The Ackland Art Museum opens its doors today to local art lovers yet again.
But the museum will not supply the art.
Held on a given Thursday every other month, Curator’s Clinics offer art enthusiasts an opportunity to have a piece of art examined by an Ackland curator, said Emily Bowles, the museum’s director of communications.
With the help of a curator, art owners might be able to gather information about works they bring in, Bowles said.
“We help them find out the maker, medium, significance and what (the piece) might have been used for,” said program coordinator Lauren Turner.
Timothy Riggs, the museum’s curator of collections, serves as the primary curator of the bimonthly clinics.
“I look forward to surprises and puzzles — preferably puzzles that I have a chance of solving,” Riggs said.
After he began working at the museum in 1984, Riggs started setting up informal personal appointments with patrons curious about their art.
“Usually you can’t say anything meaningful without seeing the object,” Riggs said. “I would make an appointment for the person and object to come in for examination.”
Eventually, the clinics became commonplace and garnered a title, Riggs said. They began happening on a regular basis during the early 1990s, he said.
Riggs said he deals most commonly with prints, drawings and watercolors at the clinics. Ceramics and other types of artwork from Japan, China and Southeast Asia aren’t uncommon either, he said.
“Almost anything that can be considered a work of art, which means almost any man-made object, may turn up here,” Riggs said.
In more than 15 years of working the clinics, Riggs has seen plenty of unique works. He said he remembers coming across a particularly special piece by early 20th century German artist Heinrich Vogeler while working a past clinic.

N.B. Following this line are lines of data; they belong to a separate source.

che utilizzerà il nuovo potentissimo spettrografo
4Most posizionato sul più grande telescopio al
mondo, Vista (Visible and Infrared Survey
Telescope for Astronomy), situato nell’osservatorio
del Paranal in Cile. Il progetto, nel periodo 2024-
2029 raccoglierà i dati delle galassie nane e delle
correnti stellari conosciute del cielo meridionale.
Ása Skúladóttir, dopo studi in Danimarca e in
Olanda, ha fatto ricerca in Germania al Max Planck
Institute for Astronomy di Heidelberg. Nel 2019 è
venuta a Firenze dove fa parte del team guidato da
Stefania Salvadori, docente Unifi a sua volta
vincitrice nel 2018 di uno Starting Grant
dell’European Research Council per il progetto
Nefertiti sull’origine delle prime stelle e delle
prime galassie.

Currently, the piece serves as part of the temporary exhibition “Romantic Dreams, Rude Awakenings,” which he organized.
“More than a year ago, when I was just beginning to work on the exhibition and thinking that a good print by Vogeler would fit in very well, a woman came in to Curator’s Clinic with a print that was an outstanding example of his work,” Riggs said.
Curators also provide advice on how to better preserve art and methods by which individuals can research the art on their own, Turner said. She said the curators do not assume any level of expertise on the part of the individuals.
Turner said many patrons often bring in pieces of art that have been passed down through their family.
“(The clinic) is supposed to try to answer questions or show ways to answer questions,” Turner said.
Curators do not give estimates of any piece’s value, Bowles said. They also don’t set out to say who the artist of a particular piece is.
“I look forward, most of all, to seeing some really outstanding works of art, but I don’t expect that to happen every clinic,” Riggs said.